→ Exercise brief: In the copy you make, keep each entry exactly as it is and leave out all images.

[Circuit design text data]
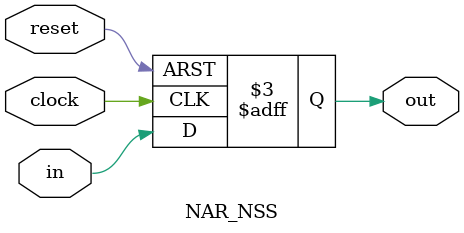
<source format=v>
module NAR_NSS (input wire clock, reset, in, output reg out);
  always@(posedge clock or negedge reset)begin
    if(!reset)
      out <= 1'b0;
    else
      out <= in;
  end
endmodule



</source>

→ Answer to the problem:
<source format=v>
module NAR_NSS (input wire clock, reset, in, output reg out);
  always@(posedge clock or negedge reset)begin
    if(!reset)
      out <= 1'b0;
    else
      out <= in;
  end
endmodule



</source>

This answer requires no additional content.